The app itself is under the Apache license. However, it relies on Facebook’s React Native, which has two implications:
React Native comes with its own build process (which I’m currently struggling with), no idea of how easy it is going to be to get that on F-Droid.
React Native is made available under a three-clause BSD license, but with a particular restriction: the license becomes null and void as soon as the licensee in any way that Facebook is infringing on a patent held by the licensee. This may never become an issue, but the clause as it stands is controversial and possibly the reason why the license is not OSI-approved.
Given those two considerations, is there any chance of getting Jitsi Meet on F-Droid?
As long as all the source is freely available, and all the libraries that it uses are free software, it should be just a matter of getting it to build. The GPLv3 and Apache-2.0 license have similar patent clauses. I think most free software people are opposed to software patents.

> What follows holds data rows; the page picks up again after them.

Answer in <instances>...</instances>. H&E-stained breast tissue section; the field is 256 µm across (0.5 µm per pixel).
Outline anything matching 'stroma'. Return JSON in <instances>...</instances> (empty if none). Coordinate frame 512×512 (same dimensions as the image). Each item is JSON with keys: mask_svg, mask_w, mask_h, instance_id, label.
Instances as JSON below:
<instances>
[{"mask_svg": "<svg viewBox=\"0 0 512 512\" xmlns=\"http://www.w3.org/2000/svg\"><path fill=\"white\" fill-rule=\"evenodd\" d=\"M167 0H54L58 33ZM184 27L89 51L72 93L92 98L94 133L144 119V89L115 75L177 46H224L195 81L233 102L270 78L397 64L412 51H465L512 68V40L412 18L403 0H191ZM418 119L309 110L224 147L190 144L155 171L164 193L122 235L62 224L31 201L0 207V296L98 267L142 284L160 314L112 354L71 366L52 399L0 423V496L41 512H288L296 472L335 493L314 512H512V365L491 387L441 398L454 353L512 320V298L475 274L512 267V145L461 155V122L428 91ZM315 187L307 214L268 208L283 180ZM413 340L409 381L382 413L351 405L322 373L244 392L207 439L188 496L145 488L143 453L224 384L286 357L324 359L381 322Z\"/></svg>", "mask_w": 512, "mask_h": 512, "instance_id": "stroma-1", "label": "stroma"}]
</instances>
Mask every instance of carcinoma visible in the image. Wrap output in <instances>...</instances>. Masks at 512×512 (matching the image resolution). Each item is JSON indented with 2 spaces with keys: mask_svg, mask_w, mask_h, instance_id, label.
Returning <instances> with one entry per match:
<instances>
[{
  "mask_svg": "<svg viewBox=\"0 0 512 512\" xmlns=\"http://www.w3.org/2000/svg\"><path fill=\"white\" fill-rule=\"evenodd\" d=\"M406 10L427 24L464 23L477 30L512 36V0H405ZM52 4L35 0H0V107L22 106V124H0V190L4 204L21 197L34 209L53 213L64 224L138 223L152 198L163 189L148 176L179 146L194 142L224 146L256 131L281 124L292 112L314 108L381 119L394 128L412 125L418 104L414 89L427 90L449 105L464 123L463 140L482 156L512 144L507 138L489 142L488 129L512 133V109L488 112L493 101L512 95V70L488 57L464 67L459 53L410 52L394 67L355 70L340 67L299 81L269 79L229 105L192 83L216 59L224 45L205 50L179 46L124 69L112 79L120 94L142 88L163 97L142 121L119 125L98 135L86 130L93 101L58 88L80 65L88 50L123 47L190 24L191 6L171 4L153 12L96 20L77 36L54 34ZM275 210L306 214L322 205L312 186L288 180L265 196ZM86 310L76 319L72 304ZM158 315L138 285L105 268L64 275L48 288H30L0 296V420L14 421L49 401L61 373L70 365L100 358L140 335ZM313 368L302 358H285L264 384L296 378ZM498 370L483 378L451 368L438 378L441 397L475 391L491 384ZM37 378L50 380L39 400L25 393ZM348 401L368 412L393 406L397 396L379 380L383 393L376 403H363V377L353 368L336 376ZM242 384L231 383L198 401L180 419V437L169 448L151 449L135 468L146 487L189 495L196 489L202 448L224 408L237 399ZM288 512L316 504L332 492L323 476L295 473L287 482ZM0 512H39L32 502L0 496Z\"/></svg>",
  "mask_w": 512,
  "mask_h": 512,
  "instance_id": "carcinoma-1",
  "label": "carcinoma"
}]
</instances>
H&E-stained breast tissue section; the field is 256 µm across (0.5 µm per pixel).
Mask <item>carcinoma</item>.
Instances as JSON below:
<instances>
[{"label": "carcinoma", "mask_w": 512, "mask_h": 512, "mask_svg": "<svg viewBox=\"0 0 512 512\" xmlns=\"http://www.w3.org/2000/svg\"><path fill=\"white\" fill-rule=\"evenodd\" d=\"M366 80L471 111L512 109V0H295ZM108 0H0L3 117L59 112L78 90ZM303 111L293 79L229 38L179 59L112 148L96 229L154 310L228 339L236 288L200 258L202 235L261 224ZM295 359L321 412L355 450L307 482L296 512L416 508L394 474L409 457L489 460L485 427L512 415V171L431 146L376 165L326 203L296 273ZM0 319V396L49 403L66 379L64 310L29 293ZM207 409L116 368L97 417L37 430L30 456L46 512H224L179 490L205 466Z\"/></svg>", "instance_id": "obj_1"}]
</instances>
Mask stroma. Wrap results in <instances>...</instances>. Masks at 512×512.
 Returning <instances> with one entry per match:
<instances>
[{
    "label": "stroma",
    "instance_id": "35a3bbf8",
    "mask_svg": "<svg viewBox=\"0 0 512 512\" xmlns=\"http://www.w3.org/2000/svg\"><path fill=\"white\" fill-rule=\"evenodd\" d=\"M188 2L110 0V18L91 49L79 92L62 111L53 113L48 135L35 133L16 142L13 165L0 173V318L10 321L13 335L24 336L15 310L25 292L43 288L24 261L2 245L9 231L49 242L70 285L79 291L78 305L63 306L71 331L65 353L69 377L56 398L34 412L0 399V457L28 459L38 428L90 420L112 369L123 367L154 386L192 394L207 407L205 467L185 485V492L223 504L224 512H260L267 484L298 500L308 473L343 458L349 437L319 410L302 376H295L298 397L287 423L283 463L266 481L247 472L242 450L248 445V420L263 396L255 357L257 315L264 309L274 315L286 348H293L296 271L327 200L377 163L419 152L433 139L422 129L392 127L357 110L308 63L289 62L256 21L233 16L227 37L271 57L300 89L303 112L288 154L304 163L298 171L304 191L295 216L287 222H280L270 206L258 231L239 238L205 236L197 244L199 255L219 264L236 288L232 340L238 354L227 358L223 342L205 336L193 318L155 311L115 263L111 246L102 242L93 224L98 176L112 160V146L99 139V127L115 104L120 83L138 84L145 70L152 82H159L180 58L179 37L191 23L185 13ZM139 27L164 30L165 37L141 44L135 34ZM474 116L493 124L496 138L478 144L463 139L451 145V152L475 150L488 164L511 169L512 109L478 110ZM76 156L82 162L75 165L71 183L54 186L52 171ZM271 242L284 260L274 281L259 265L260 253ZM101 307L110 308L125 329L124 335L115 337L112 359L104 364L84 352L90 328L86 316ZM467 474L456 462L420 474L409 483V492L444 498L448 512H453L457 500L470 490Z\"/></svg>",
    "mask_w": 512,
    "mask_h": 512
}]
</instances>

There is a good chance that this app uses the proprietary Google Play Services GMS libraries, for example, GCM. Lots of realtime communications apps do.
As for the build, the process is literally like running a shell script in a Debian/jessie machine with the whole Android SDK setup. If the packages you need are missing, you could download them as part of the build recipe.
As for the Google libraries—it looks to me as if they are indeed not needed: I managed to build Jitsi Meet on my machine (which has the Android SDK but none of the Google API/Google Play packages). It works on my phone, which runs LineageOS without GApps.
Notice the author of that thread? The other post referred to the old multi-protocol Jitsi client, which seems to have been abandoned in favor of Jitsi Meet.